Respond, Don’t React
When you respond, you’re assessing the situation logically, and basing your decisions on facts and probabilities. When you react, you’re simply taking an instinctive action, based on whatever emotions you’re feeling at the time. It may be hard, but try to take a step back, think about the way you’re feeling, and stop your emotions getting in the way of smarter decisions.
Accept the Situation
When the hard reality of a divorce hits us, it can be natural to slip into denial and withdraw yourself from the whole situation. However, just because your divorce may be getting ugly, it doesn’t mean that your behavior has to be. The ins and outs of family law can be extremely hard to wrap your head around, and the legal system may not move along as quickly as you’d like. As frustrated as you are, try to be patient, and accept that it’s going to take a while before things get any better.
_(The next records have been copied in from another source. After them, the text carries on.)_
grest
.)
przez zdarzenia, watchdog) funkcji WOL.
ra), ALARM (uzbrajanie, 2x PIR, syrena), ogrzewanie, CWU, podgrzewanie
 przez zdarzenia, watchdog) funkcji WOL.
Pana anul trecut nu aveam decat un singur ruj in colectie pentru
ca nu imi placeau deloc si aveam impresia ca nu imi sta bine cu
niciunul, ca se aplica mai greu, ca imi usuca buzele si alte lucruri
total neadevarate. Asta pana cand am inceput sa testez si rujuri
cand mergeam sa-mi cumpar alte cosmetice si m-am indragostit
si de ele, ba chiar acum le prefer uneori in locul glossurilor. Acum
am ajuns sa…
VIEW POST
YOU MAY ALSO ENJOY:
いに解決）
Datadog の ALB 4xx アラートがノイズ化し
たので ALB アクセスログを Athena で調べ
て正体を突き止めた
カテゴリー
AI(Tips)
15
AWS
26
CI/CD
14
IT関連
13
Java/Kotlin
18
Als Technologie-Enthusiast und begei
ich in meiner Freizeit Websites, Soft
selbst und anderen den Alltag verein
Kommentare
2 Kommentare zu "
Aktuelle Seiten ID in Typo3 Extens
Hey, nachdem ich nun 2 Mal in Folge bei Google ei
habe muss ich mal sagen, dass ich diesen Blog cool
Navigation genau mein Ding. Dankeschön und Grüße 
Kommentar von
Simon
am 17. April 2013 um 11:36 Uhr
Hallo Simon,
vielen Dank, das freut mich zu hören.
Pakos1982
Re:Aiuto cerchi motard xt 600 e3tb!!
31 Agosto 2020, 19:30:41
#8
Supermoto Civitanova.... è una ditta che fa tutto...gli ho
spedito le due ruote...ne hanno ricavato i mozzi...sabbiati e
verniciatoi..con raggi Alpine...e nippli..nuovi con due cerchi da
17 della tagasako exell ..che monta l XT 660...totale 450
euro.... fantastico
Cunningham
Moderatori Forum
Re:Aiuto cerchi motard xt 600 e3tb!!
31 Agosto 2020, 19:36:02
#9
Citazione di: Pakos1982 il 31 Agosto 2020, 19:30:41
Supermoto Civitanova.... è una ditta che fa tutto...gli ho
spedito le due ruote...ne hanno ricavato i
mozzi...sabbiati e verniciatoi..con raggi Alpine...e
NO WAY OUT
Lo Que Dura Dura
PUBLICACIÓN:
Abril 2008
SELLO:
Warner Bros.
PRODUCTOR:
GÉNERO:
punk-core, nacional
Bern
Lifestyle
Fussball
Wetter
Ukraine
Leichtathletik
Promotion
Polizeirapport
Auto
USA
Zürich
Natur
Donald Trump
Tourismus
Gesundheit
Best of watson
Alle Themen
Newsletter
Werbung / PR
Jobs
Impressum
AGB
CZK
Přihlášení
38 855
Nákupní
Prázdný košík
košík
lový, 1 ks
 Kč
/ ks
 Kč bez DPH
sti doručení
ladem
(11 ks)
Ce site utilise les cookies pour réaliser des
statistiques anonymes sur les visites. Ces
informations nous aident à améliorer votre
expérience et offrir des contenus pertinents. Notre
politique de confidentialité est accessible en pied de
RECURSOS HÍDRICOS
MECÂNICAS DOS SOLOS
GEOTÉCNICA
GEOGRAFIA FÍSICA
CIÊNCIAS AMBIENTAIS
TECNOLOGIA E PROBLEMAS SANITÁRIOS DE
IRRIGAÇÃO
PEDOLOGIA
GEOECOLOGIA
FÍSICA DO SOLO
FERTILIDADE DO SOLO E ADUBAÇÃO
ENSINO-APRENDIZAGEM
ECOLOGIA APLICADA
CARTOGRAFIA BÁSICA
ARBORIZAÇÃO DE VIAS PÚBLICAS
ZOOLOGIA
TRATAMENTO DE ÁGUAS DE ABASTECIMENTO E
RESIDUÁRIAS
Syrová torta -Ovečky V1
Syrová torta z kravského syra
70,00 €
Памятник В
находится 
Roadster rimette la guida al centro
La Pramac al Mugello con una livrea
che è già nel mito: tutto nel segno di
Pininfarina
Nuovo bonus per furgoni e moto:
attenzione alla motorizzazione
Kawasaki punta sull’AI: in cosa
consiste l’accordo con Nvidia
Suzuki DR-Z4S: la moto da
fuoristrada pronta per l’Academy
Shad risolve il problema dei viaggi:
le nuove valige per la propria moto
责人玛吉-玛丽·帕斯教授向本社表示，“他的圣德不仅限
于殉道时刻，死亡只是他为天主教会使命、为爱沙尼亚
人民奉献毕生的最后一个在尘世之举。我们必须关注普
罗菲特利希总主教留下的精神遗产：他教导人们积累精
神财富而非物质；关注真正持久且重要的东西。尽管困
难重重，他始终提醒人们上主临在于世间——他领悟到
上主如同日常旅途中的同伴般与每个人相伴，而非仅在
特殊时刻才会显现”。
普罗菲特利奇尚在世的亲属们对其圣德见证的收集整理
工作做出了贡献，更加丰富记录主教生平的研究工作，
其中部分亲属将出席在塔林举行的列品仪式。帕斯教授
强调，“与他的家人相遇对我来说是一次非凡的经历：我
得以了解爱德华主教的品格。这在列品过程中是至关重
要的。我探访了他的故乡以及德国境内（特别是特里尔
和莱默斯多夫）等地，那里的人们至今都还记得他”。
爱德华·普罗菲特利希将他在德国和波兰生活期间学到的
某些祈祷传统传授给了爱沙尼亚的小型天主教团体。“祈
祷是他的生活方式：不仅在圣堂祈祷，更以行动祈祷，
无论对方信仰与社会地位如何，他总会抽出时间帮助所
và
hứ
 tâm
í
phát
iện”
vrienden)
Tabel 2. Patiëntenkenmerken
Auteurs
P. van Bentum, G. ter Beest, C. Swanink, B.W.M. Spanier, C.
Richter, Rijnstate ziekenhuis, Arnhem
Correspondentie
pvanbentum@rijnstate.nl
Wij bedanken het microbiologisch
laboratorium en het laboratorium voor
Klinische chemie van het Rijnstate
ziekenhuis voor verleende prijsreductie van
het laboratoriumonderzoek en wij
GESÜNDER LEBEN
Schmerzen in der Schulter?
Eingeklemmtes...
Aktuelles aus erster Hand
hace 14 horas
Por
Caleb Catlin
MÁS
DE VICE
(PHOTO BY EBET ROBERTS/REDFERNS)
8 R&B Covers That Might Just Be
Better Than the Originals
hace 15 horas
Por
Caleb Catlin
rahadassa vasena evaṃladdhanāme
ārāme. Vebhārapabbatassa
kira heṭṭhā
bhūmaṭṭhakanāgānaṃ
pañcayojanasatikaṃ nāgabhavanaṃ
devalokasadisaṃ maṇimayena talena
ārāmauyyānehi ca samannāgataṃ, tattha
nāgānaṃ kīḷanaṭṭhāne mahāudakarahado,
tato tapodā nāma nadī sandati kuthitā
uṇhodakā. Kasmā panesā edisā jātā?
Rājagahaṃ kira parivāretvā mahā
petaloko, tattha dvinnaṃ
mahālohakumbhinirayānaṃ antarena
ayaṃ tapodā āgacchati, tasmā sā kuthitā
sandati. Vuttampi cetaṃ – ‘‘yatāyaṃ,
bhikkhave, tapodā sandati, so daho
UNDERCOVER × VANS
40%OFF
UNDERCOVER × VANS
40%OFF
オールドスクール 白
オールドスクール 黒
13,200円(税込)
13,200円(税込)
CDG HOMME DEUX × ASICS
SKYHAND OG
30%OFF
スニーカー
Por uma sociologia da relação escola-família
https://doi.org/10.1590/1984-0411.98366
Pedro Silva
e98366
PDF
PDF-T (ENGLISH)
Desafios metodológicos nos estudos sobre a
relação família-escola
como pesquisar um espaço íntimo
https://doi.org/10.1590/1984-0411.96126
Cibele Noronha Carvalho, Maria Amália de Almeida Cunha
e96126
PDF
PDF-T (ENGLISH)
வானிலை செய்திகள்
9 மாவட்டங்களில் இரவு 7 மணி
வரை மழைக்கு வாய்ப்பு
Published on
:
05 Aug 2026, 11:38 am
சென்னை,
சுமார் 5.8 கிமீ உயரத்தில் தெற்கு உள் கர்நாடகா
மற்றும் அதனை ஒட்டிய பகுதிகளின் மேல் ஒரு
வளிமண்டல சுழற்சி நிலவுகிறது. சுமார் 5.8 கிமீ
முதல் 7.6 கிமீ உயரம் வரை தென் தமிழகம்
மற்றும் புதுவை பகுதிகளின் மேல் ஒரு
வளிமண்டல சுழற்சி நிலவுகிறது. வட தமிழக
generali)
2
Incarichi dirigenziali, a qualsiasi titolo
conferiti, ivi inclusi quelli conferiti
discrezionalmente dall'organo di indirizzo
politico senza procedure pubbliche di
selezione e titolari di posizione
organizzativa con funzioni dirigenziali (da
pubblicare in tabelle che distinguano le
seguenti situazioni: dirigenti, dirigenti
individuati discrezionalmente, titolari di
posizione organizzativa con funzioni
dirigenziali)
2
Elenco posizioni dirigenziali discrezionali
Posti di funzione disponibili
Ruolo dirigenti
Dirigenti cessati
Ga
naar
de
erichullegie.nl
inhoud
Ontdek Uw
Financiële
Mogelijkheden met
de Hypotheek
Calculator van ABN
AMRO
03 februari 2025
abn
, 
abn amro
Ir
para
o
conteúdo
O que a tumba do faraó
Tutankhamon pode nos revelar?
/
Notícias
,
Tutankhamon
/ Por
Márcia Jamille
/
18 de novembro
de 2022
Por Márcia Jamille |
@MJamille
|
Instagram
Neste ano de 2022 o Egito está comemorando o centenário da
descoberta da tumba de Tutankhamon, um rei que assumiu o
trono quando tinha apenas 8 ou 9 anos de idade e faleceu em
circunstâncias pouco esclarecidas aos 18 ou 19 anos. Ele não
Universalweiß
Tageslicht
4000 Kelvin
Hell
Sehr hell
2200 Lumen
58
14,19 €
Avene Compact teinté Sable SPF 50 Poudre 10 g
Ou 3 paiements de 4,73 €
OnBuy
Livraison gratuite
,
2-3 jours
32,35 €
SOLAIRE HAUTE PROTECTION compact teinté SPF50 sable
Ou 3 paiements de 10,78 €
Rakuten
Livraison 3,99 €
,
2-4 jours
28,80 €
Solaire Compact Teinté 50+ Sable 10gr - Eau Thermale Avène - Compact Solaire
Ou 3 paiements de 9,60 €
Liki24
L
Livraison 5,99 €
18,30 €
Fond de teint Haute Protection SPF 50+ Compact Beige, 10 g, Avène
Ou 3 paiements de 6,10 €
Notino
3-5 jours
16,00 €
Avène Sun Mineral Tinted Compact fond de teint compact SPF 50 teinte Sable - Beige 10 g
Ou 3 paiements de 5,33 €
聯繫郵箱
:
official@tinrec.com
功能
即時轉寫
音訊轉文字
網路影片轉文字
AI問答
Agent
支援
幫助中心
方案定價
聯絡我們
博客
Divorce proceedings always go smoother if you’re able to be civil with your ex. However, you should still set clear boundaries with them. It’s up to you to decide what you’ll listen to and what you won’t. Don’t let him push your buttons at every opportunity. Be firm with how you’re handling the situation, and tell your ex clearly what you will and will not accept from him. Some exes will still try to cross the boundaries that are set. Don’t give yours too much leeway!
One of the most important parts of keeping a cool head during your divorce is being kind to yourself. Plan some kind of activity that you’ll enjoy for right after your big date in court. This might be a soothing day at the spa, a day out with the kids, a session of your favorite sport or a night out with the girls. Just remember to make the subject of your ex a no-go, both for your friends and for yourself. It may feel like your divorce is hanging over your head everywhere you go and sapping the fun out of life, but you should still make a point to look on the bright side.